Justin Meredith Andrews (August 28, 1902 – June 29, 1967) was an American public health administrator and parasitologist, specialising in malaria.

== Early life and family ==
Andrews was born in Providence, Rhode Island, on August 28, 1902, the son of Clarke Willett Andrews (1872–1907), who worked with the New England Telephone Company, and his wife Annie Frances, née Bliven (b. 1878). The family descended from John MacAndrews, who settled in North Kingstown in 1671. Andrews married twice: firstly in 1927 to Arline Sylvia, daughter of Henry and Hattie Anderson; and secondly in 1957 to Jean Simonne, daughter of Harry W. and Elaine Grant. With his first wife, he had two sons, Donald and Theodore; his second marriage gave him a step-son, Richard Grant.

== Career ==
=== Academic ===
After graduating from Brown University with a PhB degree in 1923, Andrews attended the School of Hygiene and Public Health at Johns Hopkins University, which awarded him the ScD degree in 1926. He was an instructor there for a year, before becoming an Associate in Protozoology in 1927; he was then promoted to be Associate Professor of Protozoology four years later. In 1929, he had also worked on the Rockefeller Foundation's Malaria Survey in the British West Indies. Throughout his time at Johns Hopkins, Andrews's research focused on malaria and a range of other parasitic, tropical diseases.
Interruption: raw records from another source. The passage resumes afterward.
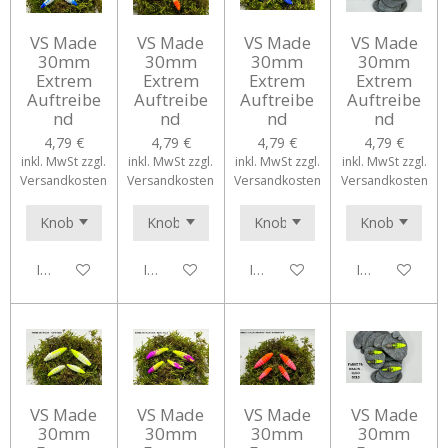
VS Made
VS Made
VS Made
VS Made
30mm
30mm
30mm
30mm
Extrem
Extrem
Extrem
Extrem
Auftreibe
Auftreibe
Auftreibe
Auftreibe
nd
nd
nd
nd
4,79 €
4,79 €
4,79 €
4,79 €
inkl. MwSt zzgl.
inkl. MwSt zzgl.
inkl. MwSt zzgl.
inkl. MwSt zzgl.
Versandkosten
Versandkosten
Versandkosten
Versandkosten
In den Warenkorb
In den Warenkorb
In den Warenkorb
In den Waren
VS Made
VS Made
VS Made
VS Made
30mm
30mm
30mm
30mm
=== Public health administrator ===
In 1938, he was appointed Director of the Division of Malaria and Hookworm Service at the Georgia Department of Public Health. He served there until 1942. During World War II, he served with the Sanitary Corps; he was the official malariologist to American forces in the North African (1943–44) and Pacific (1945) theatres and ended the war a colonel.

He continued working for the US government as an officer in the US Public Health Service, assigned to what became the Communicable Disease Center (now the Centers for Disease Control and Prevention). He was Deputy Officer in Charge there from 1946 to 1951, and served as Officer in Charge from 1952 to 1953. As one obituary noted, it was during this time that "He was one of the principal framers and executors of the plan to eradicate malaria from the United States" – the National Malaria Eradication Program.

After leaving the CDC, he became Assistant Surgeon General of the Public Health Service and Associate Chief for Program in the Bureau of State Services. He then moved to the National Institutes of Health, where he was Director of the National Institute of Allergy and Infectious Diseases (1957–64); during his leadership, the institute created the Middle America Research Unit.

== Later life and assessment ==
Andrews retired in 1964 and died on June 29, 1967, at Largo in Florida. Martin D. Young, writing in The Journal of Parasitology, called him "an internationally known parasitologist, a distinguished teacher, author, and public health administrator". His death was reported in The New York Times, which described him as "an authority on malaria". He published over 100 articles in scientific journals, was President of the American Society of Parasitologists, the National Malaria Society and the American Society of Tropical Medicine and Hygiene.

In his lifetime, Andrews received numerous honors. He was a Fellow of the American Association for the Advancement of Science among several other national organisations, and received several awards for his work: the Legion of Merit for his wartime work (1944), the Joseph Augustin Le Prince Award from the American Society of Tropical Medicine and Hygiene (1960), and the Public Health Service Meritorious Service Medal (1964). Johns Hopkins awarded him an honorary doctorate in 1951 and Brown University, his alma mater, gave him its Bicentennial Medal in 1965.